Introduction
As a Customer Success Engineer, you will design viable client solutions by leveraging current IBM Automation product capabilities and remove technical inhibitors to sales opportunities. You will work with clients to drive adoption and expansion of IBM products to accelerate client value.
Your Role And Responsibilities
Your primary responsibilities will include:
- Design Client Solutions: Design viable client solutions by leveraging current product capabilities, removing technical inhibitors to sales opportunities, and creating technical proof points through technical accelerators such as demonstrations, POTs, POCs, POVs, Workshops, Solution Design, and MVPs.
- Drive Customer Value: Drive customer value by activating entitlements, finding sponsors, conducting use-case workshops, and establishing measurable business outcomes with client sponsors and stakeholders.
- Develop Success Plans: Develop a success plan that describes deployment roadmap(s), milestones, and outcomes with client sponsors and stakeholders, and deeply understand clients main challenges to become a trusted guide for their modernization and adoption of IBM's technology portfolio.
- Deliver Technical Proof Points: Create and deliver technical proof points through technical accelerators to demonstrate the value of IBM products and solutions.
- Collaborate with Clients: Work closely with clients to understand their needs, provide technical expertise, and drive adoption and expansion of IBM Automation products.
Required Technical And Professional Expertise
- Technical Solution Design: Experience with designing viable client solutions by leveraging current product capabilities, including creating technical proof points through technical accelerators such as demonstrations, POTs, POCs, Workshops, Solution Design, and MVPs.
- Product Capability Expertise: Experience in leveraging current product capabilities to remove technical inhibitors to sales opportunities and drive adoption and expansion of products.
- Technical Accelerator Development: Experience with creating and delivering technical proof points through technical accelerators to demonstrate the value of products and solutions.
- Client Solution Deployment: Experience in developing deployment roadmaps, milestones, and outcomes with client sponsors and stakeholders to drive customer value.
- Technical Portfolio Understanding: Experience with understanding clients main challenges and becoming a trusted guide for their modernization and adoption of technology portfolios.
Preferred Technical And Professional Experience
- Serve as the technical authority for IBM's Automation Infrastructure Delivery (IDA) Automation portfolio — including Terraform knowledge to perform Infrastructure as a Code (IaC) along with Ansible that focus on configuration management and automation, Vault for secrets management (credentials, encryption keys, tokens etc) and good to have is Verify for Identity and Access Management — designing architectures that solve complex hybrid and multi‑cloud data challenges.
- Partner with sellers and client success teams to lead technical discovery, solution design, and value mapping, translating business outcomes into scalable automation and orchestrating architectures using IBM Automation Infrastructure Delivery (IDA) technologies.
- Act as the technical bridge from sale to success, ensuring solution designs transition cleanly into implementation, adoption, and long‑term value realization.
- Design and deliver technical enablement for clients through demonstrations, POCs, hands‑on workshops, and architecture reviews, showcasing real‑world use cases such as application cloud modernization, cloud migration, securing secrets management, and AI‑ready infrastructures and agentic applications.

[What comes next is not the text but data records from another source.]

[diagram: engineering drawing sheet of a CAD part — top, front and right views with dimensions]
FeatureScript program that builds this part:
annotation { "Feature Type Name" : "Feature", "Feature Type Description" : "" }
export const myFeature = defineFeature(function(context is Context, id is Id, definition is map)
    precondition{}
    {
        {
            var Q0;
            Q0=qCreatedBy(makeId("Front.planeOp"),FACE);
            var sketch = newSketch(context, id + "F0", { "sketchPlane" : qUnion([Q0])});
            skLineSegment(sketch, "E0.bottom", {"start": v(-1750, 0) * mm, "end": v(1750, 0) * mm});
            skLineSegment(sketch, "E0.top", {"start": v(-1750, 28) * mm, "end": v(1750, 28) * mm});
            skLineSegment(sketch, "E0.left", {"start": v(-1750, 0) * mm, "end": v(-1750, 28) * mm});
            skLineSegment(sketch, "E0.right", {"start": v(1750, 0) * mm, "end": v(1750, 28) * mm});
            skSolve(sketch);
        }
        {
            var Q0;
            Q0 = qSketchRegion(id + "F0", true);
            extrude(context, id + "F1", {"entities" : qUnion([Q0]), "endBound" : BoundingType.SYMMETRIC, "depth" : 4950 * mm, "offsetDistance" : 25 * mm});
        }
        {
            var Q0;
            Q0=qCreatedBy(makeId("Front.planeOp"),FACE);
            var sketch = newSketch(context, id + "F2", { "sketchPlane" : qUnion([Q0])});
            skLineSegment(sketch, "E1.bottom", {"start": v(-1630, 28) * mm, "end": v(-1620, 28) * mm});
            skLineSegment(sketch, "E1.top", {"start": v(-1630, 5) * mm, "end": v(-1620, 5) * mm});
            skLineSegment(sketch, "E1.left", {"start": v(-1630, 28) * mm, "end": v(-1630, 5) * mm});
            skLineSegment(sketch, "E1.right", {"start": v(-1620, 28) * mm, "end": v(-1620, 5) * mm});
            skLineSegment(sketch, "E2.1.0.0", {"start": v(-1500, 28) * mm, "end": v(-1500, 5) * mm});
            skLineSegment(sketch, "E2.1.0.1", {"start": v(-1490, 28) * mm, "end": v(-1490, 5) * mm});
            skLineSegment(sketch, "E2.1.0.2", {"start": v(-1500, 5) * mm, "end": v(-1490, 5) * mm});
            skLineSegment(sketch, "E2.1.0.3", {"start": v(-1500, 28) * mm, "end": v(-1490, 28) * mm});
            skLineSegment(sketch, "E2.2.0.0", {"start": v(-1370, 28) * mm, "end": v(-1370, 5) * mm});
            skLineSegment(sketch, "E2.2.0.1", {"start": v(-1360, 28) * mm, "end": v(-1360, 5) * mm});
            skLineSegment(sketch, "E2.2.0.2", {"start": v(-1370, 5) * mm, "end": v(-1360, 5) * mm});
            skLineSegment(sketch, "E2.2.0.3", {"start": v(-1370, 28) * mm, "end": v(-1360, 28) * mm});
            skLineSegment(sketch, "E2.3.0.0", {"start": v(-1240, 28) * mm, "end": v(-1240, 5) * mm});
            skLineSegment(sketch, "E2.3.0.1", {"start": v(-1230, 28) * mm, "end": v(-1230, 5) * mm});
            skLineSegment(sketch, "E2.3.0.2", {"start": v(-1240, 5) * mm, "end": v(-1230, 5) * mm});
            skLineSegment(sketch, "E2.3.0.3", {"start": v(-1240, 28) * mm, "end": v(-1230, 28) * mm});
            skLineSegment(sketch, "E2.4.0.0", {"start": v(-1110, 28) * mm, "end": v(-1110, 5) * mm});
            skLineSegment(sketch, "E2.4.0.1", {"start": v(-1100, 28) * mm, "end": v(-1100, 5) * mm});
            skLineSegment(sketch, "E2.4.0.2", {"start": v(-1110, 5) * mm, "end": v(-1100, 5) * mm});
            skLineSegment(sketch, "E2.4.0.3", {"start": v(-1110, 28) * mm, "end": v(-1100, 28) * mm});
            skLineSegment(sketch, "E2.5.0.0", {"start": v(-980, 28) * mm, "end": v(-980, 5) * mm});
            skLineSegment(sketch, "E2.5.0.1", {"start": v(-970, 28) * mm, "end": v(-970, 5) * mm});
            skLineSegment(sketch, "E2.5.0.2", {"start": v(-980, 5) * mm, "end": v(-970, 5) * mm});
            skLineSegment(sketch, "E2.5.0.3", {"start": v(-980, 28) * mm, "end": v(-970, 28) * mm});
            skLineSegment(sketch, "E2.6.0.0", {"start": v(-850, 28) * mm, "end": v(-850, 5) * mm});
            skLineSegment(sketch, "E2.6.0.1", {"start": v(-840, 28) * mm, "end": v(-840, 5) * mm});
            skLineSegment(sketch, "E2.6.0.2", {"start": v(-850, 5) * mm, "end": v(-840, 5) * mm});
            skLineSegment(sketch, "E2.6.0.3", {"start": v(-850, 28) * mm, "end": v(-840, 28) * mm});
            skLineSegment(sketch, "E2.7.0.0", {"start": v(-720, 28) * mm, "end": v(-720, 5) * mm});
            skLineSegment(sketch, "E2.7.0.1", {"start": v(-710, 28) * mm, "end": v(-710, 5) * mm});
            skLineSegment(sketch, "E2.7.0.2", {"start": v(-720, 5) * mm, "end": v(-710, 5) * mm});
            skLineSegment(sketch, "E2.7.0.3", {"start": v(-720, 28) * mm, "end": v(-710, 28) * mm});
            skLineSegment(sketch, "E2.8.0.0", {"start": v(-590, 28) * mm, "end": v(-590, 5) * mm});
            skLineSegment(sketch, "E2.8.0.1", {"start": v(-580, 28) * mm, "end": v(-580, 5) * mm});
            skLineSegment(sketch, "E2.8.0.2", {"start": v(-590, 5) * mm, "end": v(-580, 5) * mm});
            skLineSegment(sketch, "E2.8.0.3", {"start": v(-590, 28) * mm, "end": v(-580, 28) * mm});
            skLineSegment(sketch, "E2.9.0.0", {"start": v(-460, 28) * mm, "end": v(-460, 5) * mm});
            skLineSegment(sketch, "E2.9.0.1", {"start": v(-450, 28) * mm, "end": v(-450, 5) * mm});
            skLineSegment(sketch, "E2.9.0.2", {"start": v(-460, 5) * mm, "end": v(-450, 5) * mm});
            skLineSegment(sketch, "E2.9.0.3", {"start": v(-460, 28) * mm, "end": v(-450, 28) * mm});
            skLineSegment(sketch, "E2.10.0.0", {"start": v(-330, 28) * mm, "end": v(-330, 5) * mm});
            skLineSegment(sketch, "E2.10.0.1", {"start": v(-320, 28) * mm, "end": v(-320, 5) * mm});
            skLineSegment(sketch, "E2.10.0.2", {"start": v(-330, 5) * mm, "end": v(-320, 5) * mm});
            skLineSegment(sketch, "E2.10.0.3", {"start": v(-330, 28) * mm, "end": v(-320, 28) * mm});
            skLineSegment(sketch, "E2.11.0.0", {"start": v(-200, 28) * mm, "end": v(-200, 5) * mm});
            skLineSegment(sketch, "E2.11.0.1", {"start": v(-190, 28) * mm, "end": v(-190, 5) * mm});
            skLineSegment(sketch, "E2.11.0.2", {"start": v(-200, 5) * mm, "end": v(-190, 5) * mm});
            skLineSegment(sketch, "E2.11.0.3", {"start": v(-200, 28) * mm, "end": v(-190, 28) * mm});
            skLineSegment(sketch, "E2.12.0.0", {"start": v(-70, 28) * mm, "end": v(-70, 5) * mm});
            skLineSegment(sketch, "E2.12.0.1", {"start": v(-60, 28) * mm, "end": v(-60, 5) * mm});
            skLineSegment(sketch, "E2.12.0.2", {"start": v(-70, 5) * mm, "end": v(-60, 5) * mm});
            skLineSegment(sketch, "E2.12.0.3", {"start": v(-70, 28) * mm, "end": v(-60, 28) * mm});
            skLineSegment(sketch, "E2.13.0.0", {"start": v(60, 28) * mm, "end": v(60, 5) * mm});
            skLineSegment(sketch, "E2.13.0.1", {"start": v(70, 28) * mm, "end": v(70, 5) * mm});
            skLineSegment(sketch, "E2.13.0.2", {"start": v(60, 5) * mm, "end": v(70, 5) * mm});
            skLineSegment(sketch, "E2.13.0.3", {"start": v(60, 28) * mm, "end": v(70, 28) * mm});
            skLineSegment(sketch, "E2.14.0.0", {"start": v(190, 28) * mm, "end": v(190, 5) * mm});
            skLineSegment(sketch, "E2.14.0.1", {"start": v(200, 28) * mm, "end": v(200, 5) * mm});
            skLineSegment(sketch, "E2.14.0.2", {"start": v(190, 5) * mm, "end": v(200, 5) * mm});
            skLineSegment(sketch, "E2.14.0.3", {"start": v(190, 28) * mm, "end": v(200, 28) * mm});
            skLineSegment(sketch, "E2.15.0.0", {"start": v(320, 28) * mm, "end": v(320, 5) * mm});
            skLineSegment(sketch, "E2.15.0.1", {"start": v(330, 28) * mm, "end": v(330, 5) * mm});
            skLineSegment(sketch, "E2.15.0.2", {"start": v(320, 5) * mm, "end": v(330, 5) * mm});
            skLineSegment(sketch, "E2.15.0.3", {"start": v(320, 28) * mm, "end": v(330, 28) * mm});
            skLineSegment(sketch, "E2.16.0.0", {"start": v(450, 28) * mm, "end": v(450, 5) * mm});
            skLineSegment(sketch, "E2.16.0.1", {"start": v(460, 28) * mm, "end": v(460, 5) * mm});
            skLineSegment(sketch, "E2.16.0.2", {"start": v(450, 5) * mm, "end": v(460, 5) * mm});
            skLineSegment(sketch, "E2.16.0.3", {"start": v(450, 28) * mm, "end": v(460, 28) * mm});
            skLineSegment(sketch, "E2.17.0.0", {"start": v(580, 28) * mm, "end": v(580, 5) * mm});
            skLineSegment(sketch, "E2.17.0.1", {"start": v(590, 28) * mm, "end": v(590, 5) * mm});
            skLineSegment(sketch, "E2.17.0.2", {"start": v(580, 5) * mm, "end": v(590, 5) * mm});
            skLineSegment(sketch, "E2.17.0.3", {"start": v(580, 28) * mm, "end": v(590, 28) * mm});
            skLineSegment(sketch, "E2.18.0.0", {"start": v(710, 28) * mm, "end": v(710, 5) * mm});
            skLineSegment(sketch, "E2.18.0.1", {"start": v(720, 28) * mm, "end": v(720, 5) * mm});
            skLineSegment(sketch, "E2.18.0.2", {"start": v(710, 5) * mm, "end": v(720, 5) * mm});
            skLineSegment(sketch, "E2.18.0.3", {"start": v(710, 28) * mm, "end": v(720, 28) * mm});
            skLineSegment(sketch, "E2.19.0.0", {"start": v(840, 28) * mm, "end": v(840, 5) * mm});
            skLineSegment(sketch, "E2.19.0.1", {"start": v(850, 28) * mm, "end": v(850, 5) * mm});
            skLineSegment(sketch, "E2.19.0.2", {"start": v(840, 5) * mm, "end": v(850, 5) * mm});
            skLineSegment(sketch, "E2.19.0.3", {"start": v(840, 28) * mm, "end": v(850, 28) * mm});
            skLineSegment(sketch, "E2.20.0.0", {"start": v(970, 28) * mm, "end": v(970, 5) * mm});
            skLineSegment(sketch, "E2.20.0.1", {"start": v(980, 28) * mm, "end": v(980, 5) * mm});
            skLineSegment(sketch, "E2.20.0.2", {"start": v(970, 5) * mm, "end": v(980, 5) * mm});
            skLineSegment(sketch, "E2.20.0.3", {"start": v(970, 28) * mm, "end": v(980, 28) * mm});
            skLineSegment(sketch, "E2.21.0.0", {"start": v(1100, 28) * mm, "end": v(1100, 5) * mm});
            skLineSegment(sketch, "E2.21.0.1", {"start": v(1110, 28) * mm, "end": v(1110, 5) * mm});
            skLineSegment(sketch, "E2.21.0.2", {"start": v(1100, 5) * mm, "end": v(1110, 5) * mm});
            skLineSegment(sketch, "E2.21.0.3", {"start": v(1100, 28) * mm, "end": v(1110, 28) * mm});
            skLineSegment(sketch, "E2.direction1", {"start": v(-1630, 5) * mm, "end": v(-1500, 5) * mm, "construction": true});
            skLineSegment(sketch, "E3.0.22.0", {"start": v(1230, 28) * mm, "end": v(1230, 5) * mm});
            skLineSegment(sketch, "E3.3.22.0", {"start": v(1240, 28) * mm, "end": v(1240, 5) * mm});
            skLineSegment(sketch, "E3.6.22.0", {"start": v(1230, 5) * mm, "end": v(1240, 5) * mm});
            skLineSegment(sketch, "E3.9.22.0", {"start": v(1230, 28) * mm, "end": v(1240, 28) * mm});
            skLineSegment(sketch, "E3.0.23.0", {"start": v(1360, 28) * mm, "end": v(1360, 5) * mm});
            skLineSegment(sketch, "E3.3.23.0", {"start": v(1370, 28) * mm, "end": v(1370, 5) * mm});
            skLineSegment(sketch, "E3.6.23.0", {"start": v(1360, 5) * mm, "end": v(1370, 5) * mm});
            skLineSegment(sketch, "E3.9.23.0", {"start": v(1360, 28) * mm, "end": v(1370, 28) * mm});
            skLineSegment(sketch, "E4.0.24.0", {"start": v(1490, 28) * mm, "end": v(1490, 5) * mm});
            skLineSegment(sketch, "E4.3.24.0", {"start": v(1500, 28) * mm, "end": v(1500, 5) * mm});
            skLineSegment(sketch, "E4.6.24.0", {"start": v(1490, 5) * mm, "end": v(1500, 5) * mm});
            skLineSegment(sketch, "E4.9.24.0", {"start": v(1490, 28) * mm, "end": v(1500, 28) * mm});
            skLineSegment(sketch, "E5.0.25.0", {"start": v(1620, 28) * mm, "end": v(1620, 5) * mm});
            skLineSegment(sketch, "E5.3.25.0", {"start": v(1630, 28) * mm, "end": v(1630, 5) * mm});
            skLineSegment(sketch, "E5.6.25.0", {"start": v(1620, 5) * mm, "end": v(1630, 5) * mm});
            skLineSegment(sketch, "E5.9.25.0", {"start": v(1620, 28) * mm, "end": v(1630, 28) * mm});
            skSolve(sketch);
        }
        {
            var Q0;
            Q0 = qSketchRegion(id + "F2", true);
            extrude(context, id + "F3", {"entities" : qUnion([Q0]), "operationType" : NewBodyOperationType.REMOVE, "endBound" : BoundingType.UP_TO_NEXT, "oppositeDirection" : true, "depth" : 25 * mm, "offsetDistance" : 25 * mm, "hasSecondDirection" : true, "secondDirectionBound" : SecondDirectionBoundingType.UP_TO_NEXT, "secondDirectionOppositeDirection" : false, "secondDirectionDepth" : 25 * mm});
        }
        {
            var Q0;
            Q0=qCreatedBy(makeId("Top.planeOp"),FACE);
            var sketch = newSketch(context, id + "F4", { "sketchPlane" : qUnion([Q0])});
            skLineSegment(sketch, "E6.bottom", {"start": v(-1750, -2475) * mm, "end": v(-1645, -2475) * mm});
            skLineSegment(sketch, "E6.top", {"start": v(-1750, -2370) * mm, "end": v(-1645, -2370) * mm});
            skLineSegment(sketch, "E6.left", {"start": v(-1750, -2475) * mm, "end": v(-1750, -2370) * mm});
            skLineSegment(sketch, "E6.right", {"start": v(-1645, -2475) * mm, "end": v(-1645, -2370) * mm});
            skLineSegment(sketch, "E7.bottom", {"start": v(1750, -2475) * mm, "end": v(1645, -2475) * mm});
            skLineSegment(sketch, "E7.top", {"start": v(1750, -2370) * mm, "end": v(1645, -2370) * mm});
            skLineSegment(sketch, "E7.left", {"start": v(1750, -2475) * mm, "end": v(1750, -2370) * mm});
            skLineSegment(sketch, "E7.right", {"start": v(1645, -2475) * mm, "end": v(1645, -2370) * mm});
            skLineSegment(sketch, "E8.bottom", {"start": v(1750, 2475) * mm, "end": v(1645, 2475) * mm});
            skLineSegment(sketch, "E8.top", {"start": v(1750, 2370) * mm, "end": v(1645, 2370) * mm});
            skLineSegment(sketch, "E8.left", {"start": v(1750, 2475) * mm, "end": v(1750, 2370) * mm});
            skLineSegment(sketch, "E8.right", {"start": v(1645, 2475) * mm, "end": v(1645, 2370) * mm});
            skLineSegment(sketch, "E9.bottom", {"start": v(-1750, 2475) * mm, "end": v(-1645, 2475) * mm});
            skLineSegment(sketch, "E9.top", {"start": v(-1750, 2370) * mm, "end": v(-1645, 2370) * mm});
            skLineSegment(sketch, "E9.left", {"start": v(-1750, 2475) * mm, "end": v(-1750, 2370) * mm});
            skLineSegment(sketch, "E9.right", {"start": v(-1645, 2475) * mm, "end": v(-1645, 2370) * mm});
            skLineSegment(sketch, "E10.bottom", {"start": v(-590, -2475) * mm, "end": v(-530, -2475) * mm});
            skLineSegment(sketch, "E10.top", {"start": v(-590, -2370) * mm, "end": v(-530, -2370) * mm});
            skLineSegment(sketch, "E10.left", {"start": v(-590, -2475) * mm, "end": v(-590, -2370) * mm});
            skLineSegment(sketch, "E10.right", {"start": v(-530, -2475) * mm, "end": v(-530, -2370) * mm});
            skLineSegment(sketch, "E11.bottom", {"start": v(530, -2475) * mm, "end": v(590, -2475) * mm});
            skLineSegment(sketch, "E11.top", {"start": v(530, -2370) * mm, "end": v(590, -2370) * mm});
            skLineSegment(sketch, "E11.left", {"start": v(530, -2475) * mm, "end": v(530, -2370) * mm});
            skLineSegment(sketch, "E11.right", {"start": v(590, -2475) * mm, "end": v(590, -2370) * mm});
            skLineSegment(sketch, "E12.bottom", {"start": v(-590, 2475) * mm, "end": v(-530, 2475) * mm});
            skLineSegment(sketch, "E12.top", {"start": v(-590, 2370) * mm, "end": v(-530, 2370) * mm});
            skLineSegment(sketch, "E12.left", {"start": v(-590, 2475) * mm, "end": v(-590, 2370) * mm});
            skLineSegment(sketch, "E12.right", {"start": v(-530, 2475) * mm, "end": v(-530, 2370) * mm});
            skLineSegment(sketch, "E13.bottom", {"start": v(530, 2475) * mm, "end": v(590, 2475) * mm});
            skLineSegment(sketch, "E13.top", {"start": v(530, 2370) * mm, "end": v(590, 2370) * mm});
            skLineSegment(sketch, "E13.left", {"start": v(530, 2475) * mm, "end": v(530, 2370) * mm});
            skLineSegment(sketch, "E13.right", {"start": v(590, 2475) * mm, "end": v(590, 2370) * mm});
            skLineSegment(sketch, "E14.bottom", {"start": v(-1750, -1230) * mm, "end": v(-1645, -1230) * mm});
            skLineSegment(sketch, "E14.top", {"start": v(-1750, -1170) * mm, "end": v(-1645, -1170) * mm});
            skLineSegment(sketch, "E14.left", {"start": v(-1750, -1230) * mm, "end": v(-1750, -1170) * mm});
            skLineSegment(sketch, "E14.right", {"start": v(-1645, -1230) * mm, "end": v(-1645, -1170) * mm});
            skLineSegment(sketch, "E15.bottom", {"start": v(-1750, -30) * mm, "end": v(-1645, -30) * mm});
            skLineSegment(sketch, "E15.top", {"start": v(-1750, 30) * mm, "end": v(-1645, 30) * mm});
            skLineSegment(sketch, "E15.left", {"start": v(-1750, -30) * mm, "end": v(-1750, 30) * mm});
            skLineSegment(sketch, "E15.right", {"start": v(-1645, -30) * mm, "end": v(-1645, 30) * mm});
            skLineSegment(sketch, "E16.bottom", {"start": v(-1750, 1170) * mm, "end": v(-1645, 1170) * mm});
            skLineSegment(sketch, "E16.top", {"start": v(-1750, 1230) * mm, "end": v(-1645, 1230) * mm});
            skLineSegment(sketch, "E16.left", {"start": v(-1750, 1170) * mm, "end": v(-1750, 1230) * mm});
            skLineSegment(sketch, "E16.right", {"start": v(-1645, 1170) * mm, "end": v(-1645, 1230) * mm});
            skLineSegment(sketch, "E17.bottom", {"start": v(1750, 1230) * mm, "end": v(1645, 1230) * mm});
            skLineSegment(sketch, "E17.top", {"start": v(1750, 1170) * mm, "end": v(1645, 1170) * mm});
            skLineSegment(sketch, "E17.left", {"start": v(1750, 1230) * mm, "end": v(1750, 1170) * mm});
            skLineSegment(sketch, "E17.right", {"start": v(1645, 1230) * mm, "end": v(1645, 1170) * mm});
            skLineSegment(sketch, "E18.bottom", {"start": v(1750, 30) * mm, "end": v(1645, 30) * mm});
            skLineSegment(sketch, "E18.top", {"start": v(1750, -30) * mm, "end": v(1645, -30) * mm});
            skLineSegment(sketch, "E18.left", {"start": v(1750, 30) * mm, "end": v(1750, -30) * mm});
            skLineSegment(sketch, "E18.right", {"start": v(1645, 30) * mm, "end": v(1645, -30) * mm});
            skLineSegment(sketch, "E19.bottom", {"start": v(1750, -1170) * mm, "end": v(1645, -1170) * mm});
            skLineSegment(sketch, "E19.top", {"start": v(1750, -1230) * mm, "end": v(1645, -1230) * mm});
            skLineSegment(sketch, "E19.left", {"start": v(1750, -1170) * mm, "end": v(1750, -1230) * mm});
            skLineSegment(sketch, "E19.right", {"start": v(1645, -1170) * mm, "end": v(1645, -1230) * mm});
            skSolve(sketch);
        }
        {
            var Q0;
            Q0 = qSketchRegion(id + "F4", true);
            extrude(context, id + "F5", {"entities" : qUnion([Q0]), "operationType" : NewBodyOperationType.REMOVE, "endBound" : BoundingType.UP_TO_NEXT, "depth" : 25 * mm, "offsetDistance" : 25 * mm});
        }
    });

- Apply deep experience with automation patterns—including Infrastructure as Code (IaC), Configuration Management Pattern, Policy-Driven Automation (Governance) – industrializing infrastructure delivery — making it: Faster, Consistent, Scalable and Low-risk.
- Influence product adoption and roadmap alignment by bringing field feedback to IBM product teams, contributing to best practices, reference architectures, and accelerators that improve client outcomes across the Data & AI portfolio.